I'm going to start this response with I COULD BE WRONG! (I don't want to take responsibility for someone being hit with a big transfer bill if I am mistaken...)

That said - my understanding is that when you mount an s3 bucket as a file system, you're able to access blocks randomly. So you wouldn't need to stream the entire backup just to get a small portion of it. In my own poking around for tests I was definitely able to pull out a file without (as far as I could tell) streaming the entire backup. I would suggest a quick test though to validate, as I am pretty sure you can do a partial restore without streaming the entire backup archive.

In reply to by Jeremy Fritzen

By the way, could you give us a Feedback about the billing policy?

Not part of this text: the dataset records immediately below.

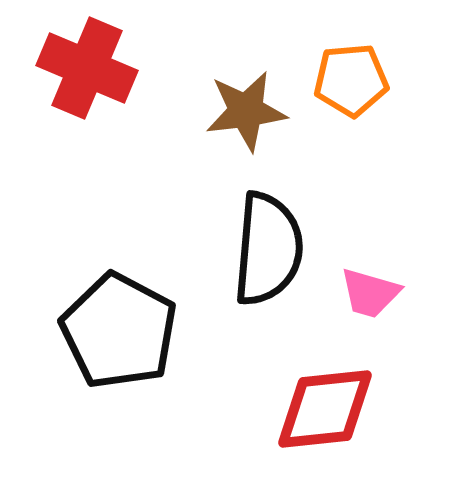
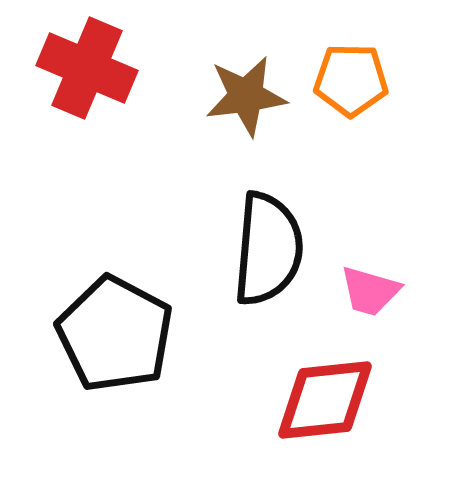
orange pentagon: rotated 6 degrees clockwise
brown star: moved 15 px up
pink trapezoid: moved 2 px up
black pentagon: moved 4 px left, 3 px down
red diamond: moved 9 px up
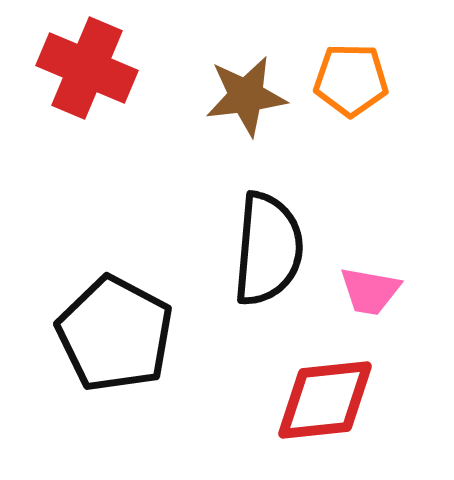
pink trapezoid: rotated 6 degrees counterclockwise
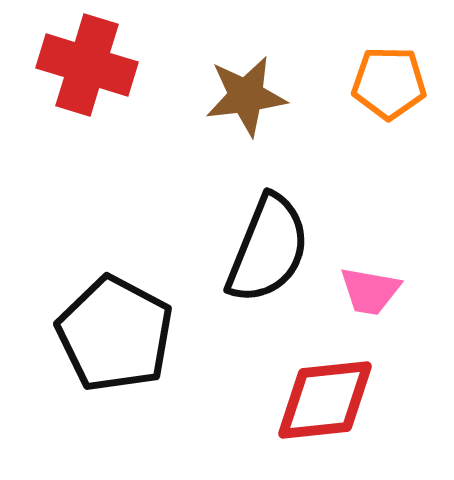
red cross: moved 3 px up; rotated 6 degrees counterclockwise
orange pentagon: moved 38 px right, 3 px down
black semicircle: rotated 17 degrees clockwise
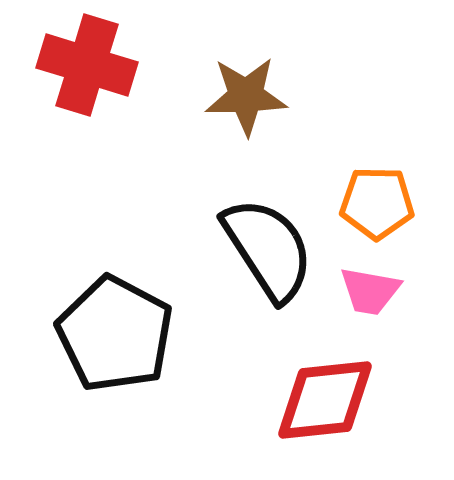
orange pentagon: moved 12 px left, 120 px down
brown star: rotated 6 degrees clockwise
black semicircle: rotated 55 degrees counterclockwise
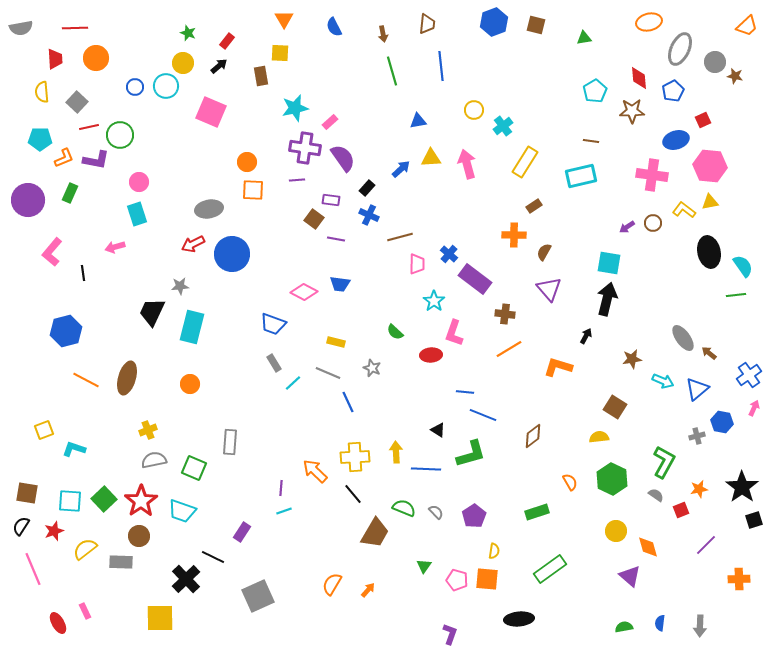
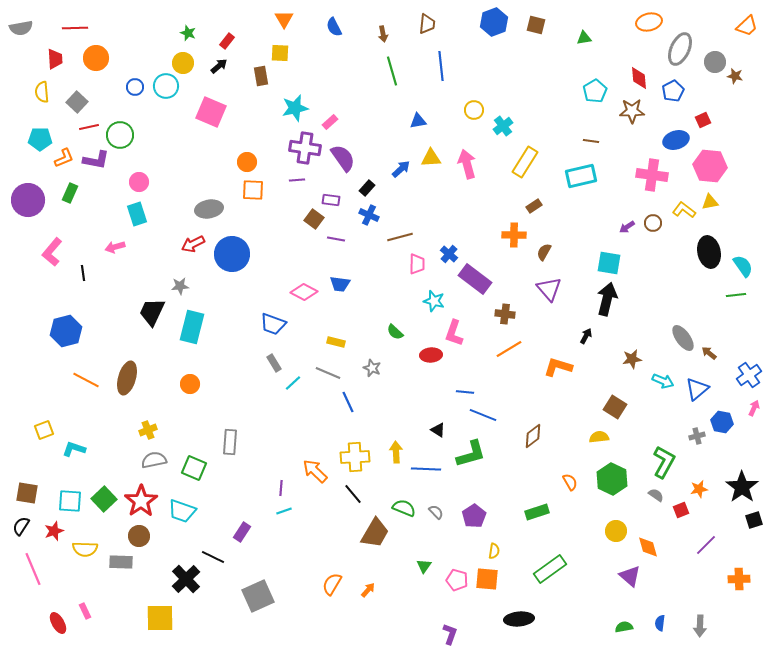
cyan star at (434, 301): rotated 20 degrees counterclockwise
yellow semicircle at (85, 549): rotated 140 degrees counterclockwise
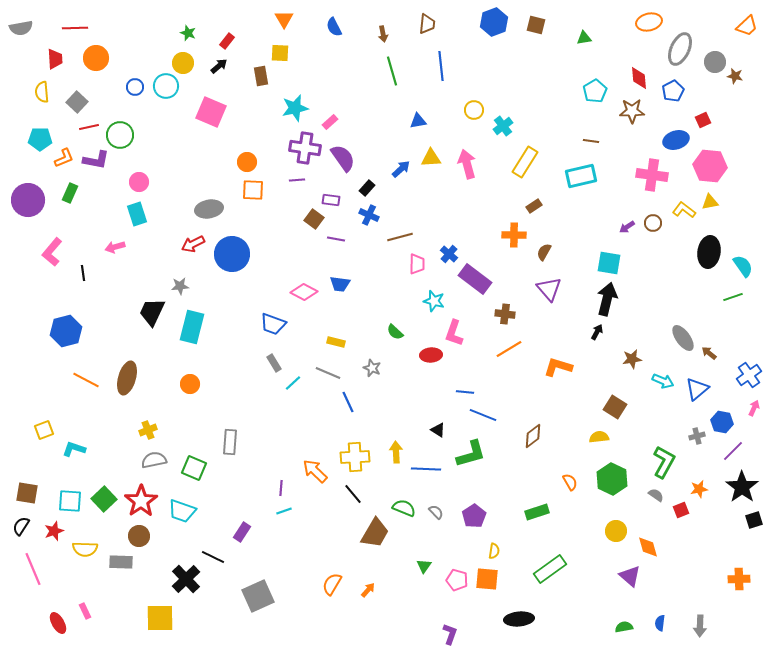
black ellipse at (709, 252): rotated 20 degrees clockwise
green line at (736, 295): moved 3 px left, 2 px down; rotated 12 degrees counterclockwise
black arrow at (586, 336): moved 11 px right, 4 px up
purple line at (706, 545): moved 27 px right, 94 px up
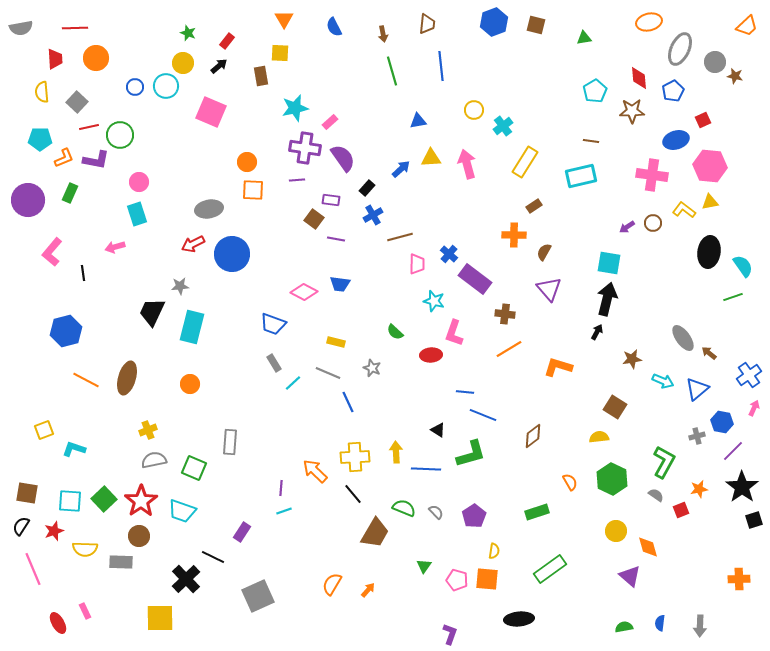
blue cross at (369, 215): moved 4 px right; rotated 36 degrees clockwise
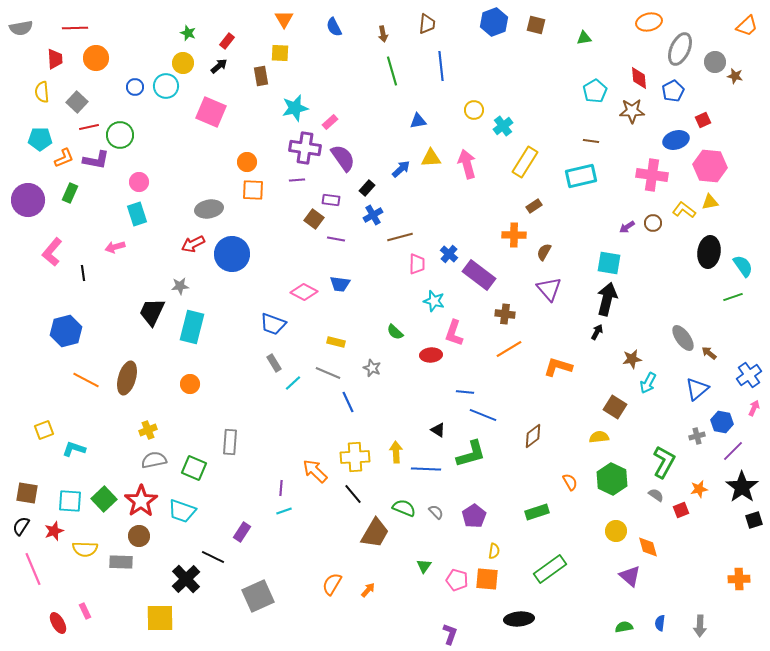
purple rectangle at (475, 279): moved 4 px right, 4 px up
cyan arrow at (663, 381): moved 15 px left, 2 px down; rotated 95 degrees clockwise
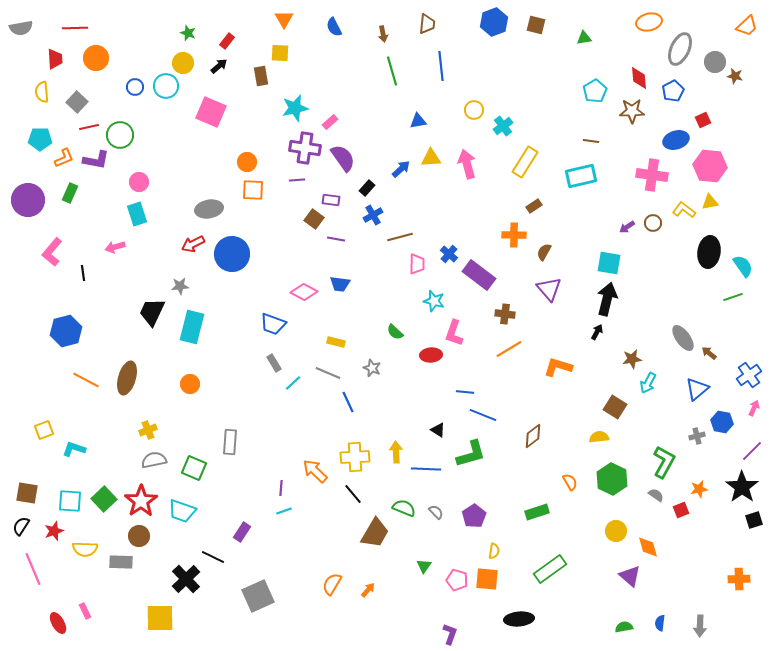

I read the whole section related to the billing policy. It's pretty clear but I want to make sure about the billing before sending my data.

---My use case---
I plan to send my local data backup archive every day to the Wasabi Cloud Storage. The backup archive will always have the same name so the archive on Wasabi will be overwritten every day.

Let's say my archive is 1 TB, the bill for 1 month should be 3,99$.
If I understand well, I will be charged for 90days of storage for this archive, even if I overwrite it the second day, right?

Then, I understand that 1 archive file will cost me 3,99$ / 30 * 90 = 11,97$.
As I will overwrite this archive everyday by a new daily archive, is it right to think that for 1 year I will be charged:

11,97$ * 365 = 4379,05$ ?

Thank you very much for your help

Bye!

Jeremy

In reply to by docaedo

Just a side note: If you save your passphrase in plain text, make sure to consider the access to that file. E.g. by setting file permissions to 700. On larger multi user networks it happens often, that the home folders are word readable.

Hey Christohper.. good post thanks for taking the time! My biggest issue is having a stable solution to backup the widnows machines. For all my Ubuntu's borg is an awesome way to go... I've been breaking my head trying to make the windows port of that to function but no luck. I have a Ubuntu file server (that has borg on it at the moment) which is a VM backed by a ceph cluster. What comes to mind for my use case? What would be a good way to get windows files to the borg server.... I'm almost thinking of setting up a temp in between server on ubuntu as well that would receive raw data from the windows clients and then borg it over to the main repo... but doesn't feel clean!

Currently, my backup solution is 2 BTRFS HDDs, with snapshots that are rotated: everyday, when a new snapshot is taken and copied to the other disk, the oldest one is deleted. Example:

Day 1 bkps:

A, B, C, D

Day 2 bkps:

B, C, D, E

I'm thinking of getting rid of the second brtfs snapshots bkp and turn it into a borg repo, however I'm failing to see if it would be possible to delete an older borg bkp and keep my data, the same way I do with BTRFS.

Because I'm afraid of, let's say, 2 years from now I have to restore all my files because a meteor hit my house, I will have to have over 720 files (one per day, for 2 years) to get all my data. Is it possible to keep deleting the oldest borg bkp and keep all the files?